Early brain development produces a large, complex brain by the age of three. A three-year-old’s brain is estimated to be 90 percent of the adult brain in terms of structure and function. Yet the brain’s development is far from complete. What children learn and do continues to affect the brain’s function and refinement. Such changes will continue throughout life into old age -something not fully appreciated until recently. The primary basis for this refinement appears to be experience and
active use of the brain. 

There are many different forms of learning. Learning includes a wide range of
human behavior characterized by the active process of acquiring new knowledge and
skills, as well as creating new connections among existing knowledge and skills.
Learning occurs in informal, everyday contexts as well as in structured learning
situations. It involves associations or relationships between and among elements.


Rather than give an overarching theory of how children learn, John Holt, the father of the modern home school movement, uses anecdotal observations that question assumptions about how children acquire knowledge and learning skills.

First and foremost, Holt believes that children are born learners and that there is a curiosity in all children that begins at birth, not when they are put in school.  His observations of young children reveal that their brains are trying to make sense of the world.

Children want to solve problems; they like to think.  The problem is that parents and educators get in the way of this natural process by placing children in large, impersonal schools, and by teaching a meaningless curriculum in an industrial factory setting.

Holt rejects knowledge that is entirely taught in an abstract manner. He uses the example of teaching fractions as an anesthetic experience with little real world application.  Similarly, he is disgusted by children’s primers and picture books with their “dumb” and simple vocabularies.  Rather, Holt believes in exposing children to real world problems of increasing complexity.  For example, he encourages parents to expose their children to newspapers, letters, warranties, the yellow pages - anything tangible and visceral to promote their curiosity about the world.



Holt maintains that the best results can be gained a student is given time to figure things out and to develop hunches that become more and more sophisticated with experience.  For Holt, there are no stupid mistakes as children develop their cognitive skills.

The concept of self esteem is the second fundamental belief that Holt espouses.  Self confidence is the key to a child’s learning.  Overbearing teachers and parents, coercive educational institutions, the rote drudgery of learning and endless testing - all serve to create a sense of anxiety, of crushing curiosity, of making learning a painful rather than a natural and pleasurable act.  Over time students come to believe that they are failures.  Indeed, Holt asserts that stammering and stuttering are the consequences for some children of destroyed self esteem.

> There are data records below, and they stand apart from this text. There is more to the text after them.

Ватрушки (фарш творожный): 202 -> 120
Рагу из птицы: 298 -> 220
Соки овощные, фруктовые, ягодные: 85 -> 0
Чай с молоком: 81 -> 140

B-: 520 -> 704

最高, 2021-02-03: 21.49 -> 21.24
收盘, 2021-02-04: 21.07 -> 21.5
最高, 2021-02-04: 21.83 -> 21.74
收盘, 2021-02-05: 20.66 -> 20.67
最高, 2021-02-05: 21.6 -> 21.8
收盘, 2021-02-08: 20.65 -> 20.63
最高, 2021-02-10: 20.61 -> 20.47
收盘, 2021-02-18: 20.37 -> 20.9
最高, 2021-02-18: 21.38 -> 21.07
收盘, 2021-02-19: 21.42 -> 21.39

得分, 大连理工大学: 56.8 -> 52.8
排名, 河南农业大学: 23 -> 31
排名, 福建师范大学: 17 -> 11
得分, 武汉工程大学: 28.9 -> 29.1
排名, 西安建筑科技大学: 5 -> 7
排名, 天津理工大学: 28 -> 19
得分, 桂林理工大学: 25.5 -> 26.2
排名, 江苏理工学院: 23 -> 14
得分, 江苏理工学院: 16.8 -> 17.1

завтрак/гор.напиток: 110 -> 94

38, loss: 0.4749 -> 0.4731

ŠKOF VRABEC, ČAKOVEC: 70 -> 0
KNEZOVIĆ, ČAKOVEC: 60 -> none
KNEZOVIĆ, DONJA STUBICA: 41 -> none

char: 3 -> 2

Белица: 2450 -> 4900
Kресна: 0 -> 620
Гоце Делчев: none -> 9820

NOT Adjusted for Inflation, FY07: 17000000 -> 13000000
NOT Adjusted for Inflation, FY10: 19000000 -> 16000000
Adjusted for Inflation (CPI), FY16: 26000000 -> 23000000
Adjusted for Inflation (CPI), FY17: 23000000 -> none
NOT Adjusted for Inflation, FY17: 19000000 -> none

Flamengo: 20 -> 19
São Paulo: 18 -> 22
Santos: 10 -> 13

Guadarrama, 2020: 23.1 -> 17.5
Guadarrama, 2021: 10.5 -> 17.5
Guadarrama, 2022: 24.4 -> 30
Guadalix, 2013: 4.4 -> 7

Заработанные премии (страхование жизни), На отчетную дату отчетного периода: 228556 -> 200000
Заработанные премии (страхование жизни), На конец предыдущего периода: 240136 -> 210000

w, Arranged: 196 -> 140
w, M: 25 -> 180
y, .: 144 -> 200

Fear of failure, punishment and disgrace, along the with the anxiety of constant testing, severely reduces students’ ability to perceive and remember, and, thus, drive them away from learning.  Holt, with his trust children philosophy, believes, perhaps naively, that they have a strong sense of what is right and have an innate self correcting mechanism that will help them to (eventually) solve a problem.  Most instruction, especially reading, Holt argues, is self taught anyway, so why the need for overbearing teachers and parents?   


Holt believes that learning can be pleasurable and that learning in the form of games can be the first step in having children embrace a lifetime of learning.


What should parents do about brain development? 

Mostly they should do what good parents have done for generations. Be sure your child is well cared for, well nourished, rested, happy, engaged, and allowed to play and learn with all the delight and energy of each stage of development.